Efficient Intent-Based Filtering for Multi-Party Conversations Using Knowledge Distillation from LLMs
Reem Gody, Mohamed Abdelghaffar, Mohammed Jabreel, Ahmed Tawfik
TL;DR
The paper tackles the high cost of processing long, multi-party conversations with large language models by introducing an intent-based filtering layer. It trains a lightweight classifier (MobileBERT) via knowledge distillation from LLM-derived annotations to identify action-triggering and information-seeking snippets, enabling the system to forward only relevant segments to the LLM. The authors develop a data-centric pipeline that combines diverse real and synthetic data, LLM-based labeling with explanations, online augmentation, and careful fine-tuning, achieving high $F1$ scores while substantially reducing token usage. The results demonstrate meaningful cost savings and practical applicability for edge deployments and scalable conversational AI workflows, with potential for extending to additional intents and domains.
Abstract
Large language models (LLMs) have showcased remarkable capabilities in conversational AI, enabling open-domain responses in chat-bots, as well as advanced processing of conversations like summarization, intent classification, and insights generation. However, these models are resource-intensive, demanding substantial memory and computational power. To address this, we propose a cost-effective solution that filters conversational snippets of interest for LLM processing, tailored to the target downstream application, rather than processing every snippet. In this work, we introduce an innovative approach that leverages knowledge distillation from LLMs to develop an intent-based filter for multi-party conversations, optimized for compute power constrained environments.
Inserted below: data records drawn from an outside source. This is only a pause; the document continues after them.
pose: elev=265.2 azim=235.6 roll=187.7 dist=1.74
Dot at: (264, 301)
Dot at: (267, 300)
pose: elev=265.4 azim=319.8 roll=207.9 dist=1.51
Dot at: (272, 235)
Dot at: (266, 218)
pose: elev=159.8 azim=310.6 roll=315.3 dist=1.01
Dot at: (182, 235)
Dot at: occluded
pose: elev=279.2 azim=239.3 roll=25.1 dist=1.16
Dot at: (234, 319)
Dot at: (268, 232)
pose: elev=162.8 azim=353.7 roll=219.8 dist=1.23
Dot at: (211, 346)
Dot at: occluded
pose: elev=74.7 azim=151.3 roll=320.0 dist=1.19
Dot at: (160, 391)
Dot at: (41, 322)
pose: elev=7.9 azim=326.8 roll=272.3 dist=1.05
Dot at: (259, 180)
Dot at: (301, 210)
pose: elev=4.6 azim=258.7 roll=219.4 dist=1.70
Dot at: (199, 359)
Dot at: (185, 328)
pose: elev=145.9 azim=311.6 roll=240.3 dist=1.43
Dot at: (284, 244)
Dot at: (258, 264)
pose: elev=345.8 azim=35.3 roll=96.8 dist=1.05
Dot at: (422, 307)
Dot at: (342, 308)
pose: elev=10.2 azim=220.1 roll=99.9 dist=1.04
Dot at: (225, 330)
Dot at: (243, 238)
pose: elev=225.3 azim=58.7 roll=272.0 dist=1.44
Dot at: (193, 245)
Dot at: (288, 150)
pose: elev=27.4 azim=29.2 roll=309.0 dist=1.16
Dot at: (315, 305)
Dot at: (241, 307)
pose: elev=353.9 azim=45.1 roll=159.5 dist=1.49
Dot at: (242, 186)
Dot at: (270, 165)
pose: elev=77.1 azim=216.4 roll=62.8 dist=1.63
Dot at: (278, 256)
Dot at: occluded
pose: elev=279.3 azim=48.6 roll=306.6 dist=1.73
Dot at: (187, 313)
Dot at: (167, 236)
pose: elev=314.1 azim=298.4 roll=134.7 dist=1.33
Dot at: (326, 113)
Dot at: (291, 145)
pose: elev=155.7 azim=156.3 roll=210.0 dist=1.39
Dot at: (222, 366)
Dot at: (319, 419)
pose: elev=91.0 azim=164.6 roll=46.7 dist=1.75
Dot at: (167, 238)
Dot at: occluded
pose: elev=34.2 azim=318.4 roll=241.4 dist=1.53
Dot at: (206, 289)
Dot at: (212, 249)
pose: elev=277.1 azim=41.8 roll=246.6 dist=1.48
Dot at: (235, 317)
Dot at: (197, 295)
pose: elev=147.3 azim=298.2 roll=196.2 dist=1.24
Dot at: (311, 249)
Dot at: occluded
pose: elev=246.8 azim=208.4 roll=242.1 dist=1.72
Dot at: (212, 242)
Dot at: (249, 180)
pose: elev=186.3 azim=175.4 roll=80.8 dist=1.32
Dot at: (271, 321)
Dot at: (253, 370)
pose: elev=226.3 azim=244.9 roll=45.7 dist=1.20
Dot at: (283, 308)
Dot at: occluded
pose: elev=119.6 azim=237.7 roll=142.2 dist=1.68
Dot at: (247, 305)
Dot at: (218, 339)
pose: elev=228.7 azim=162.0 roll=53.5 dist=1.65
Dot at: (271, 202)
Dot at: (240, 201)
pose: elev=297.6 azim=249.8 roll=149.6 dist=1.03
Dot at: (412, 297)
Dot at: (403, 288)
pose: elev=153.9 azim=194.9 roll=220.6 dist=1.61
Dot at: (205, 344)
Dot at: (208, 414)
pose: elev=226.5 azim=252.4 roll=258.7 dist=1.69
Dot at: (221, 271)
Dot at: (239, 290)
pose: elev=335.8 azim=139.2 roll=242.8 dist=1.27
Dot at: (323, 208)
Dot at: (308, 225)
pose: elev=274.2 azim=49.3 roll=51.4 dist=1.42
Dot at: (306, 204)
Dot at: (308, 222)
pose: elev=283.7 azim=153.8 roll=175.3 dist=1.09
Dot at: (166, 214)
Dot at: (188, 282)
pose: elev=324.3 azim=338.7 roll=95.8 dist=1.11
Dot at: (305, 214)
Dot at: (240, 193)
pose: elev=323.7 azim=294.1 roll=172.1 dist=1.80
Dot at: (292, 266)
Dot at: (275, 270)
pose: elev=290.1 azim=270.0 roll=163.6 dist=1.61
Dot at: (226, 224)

Our method combines different strategies to create a diverse multi-party conversational dataset, that is annotated with the target intents and is then used to fine-tune the MobileBERT model for multi-label intent classification. This model achieves a balance between efficiency and performance, effectively filtering conversation snippets based on their intents. By passing only the relevant snippets to the LLM for further processing, our approach significantly reduces overall operational costs depending on the intents and the data distribution as demonstrated in our experiments.